Yes, they are two separate programs.  SVN Elite status is something you achieve depending on the number of weeks/StarOptions you own (developer purchased only).  There are three levels of Elite status: 3 Star, 4 Star, & 5 Star.  If you reach 5 Star Elite (559,000 StarOptions), you will get SPG Platinum for life.  With 5 Star Elite you're also supposed to get automatic upgrades 60 days out at SVN timeshares.  SPG Platinum status only works for hotel upgrades; it doesn't have anything to do with timeshare upgrades.

See this earlier post for more information on SVN Elite:

http://www.tugbbs.com/forums/showthread.php?t=13311

Glorian


----------



## JudyS (Feb 23, 2006)

grgs said:
			
		

> ...If you reach 5 Star Elite (559,000 StarOptions), you will get SPG Platinum for life. ...



Interesting --  would you still get 5 Star Elite & SPG Platinum for life if you got your 559,000 StarOptions by buying resale units at SVN mandatory resorts?


----------



## DeniseM (Feb 23, 2006)

JudyS said:
			
		

> Interesting --  would you still get 5 Star Elite & SPG Platinum for life if you got your 559,000 StarOptions by buying resale units at SVN mandatory resorts?



NO - only weeks purchased from the developer count towards Elite status...


----------



## dss (Feb 23, 2006)

Also, it's worth noting that only the first 2000 5 Star Elite members get the SPG Platinum Status and then it's gone forever. They are pretty serious about not wanting to dilute the benefits. I made SPG Plat the hard way last year and the benefits are substantial over SPG Gold, especially suite upgrades at hotels.


----------



## iluvwdw (Feb 24, 2006)

dss said:
			
		

> Also, it's worth noting that only the first 2000 5 Star Elite members get the SPG Platinum Status and then it's gone forever. They are pretty serious about not wanting to dilute the benefits.
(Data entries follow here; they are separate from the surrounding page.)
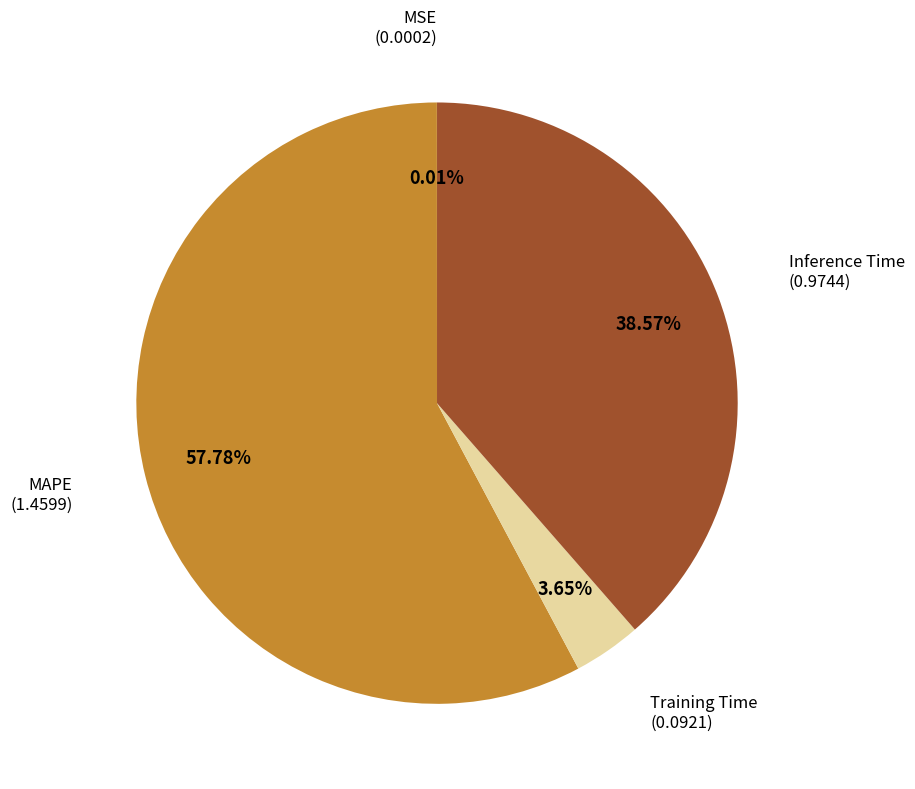

Is there a majority slice in this chart?

Yes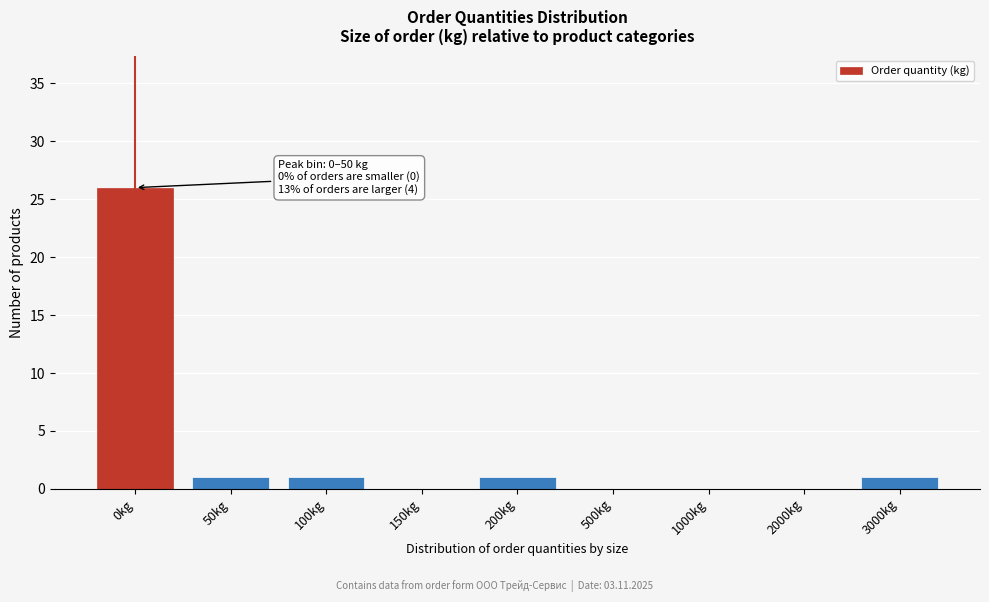

Reading left to right, list all the values displayed in this chart.

0kg=26	50kg=1	100kg=1	150kg=0	200kg=1	500kg=0	1000kg=0	2000kg=0	3000kg=1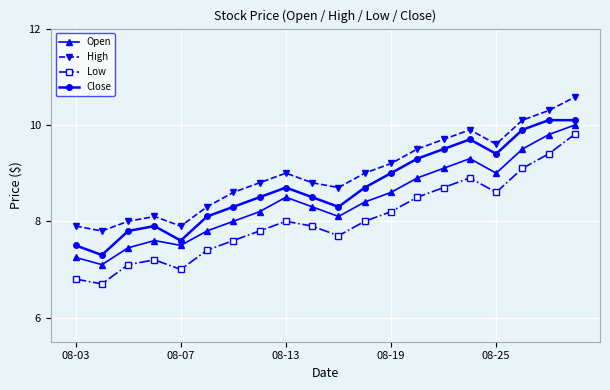

What is the value of the High point at the 20th from the left?

10.6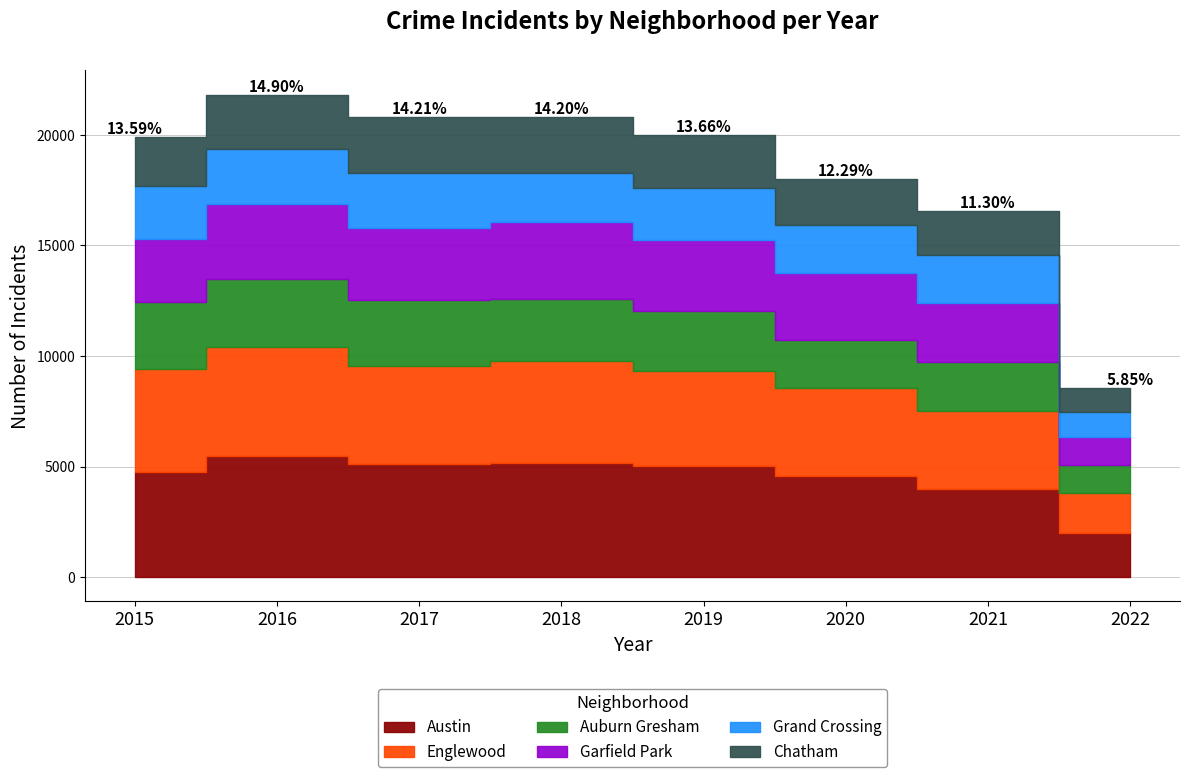

How many values in the Auburn Gresham series exceed 2787?

3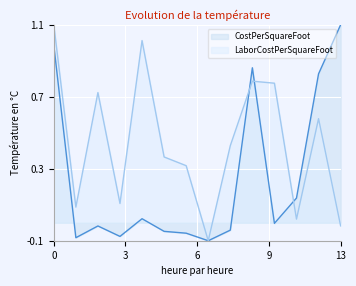

Rank the series by their average value, from lowest to highest.

CostPerSquareFoot, LaborCostPerSquareFoot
I made SPG Plat the hard way last year and the benefits are substantial over SPG Gold, especially suite upgrades at hotels.



I honestly think there are MANY benefits of Gold membership...


----------



## dss (Feb 24, 2006)

I never said that SPG gold wasn't worthwhile, just that the experience as a SPG Plat has been a significant improvement, especially room assignments including a pretty high percentage of suite upgrades as hotels.


----------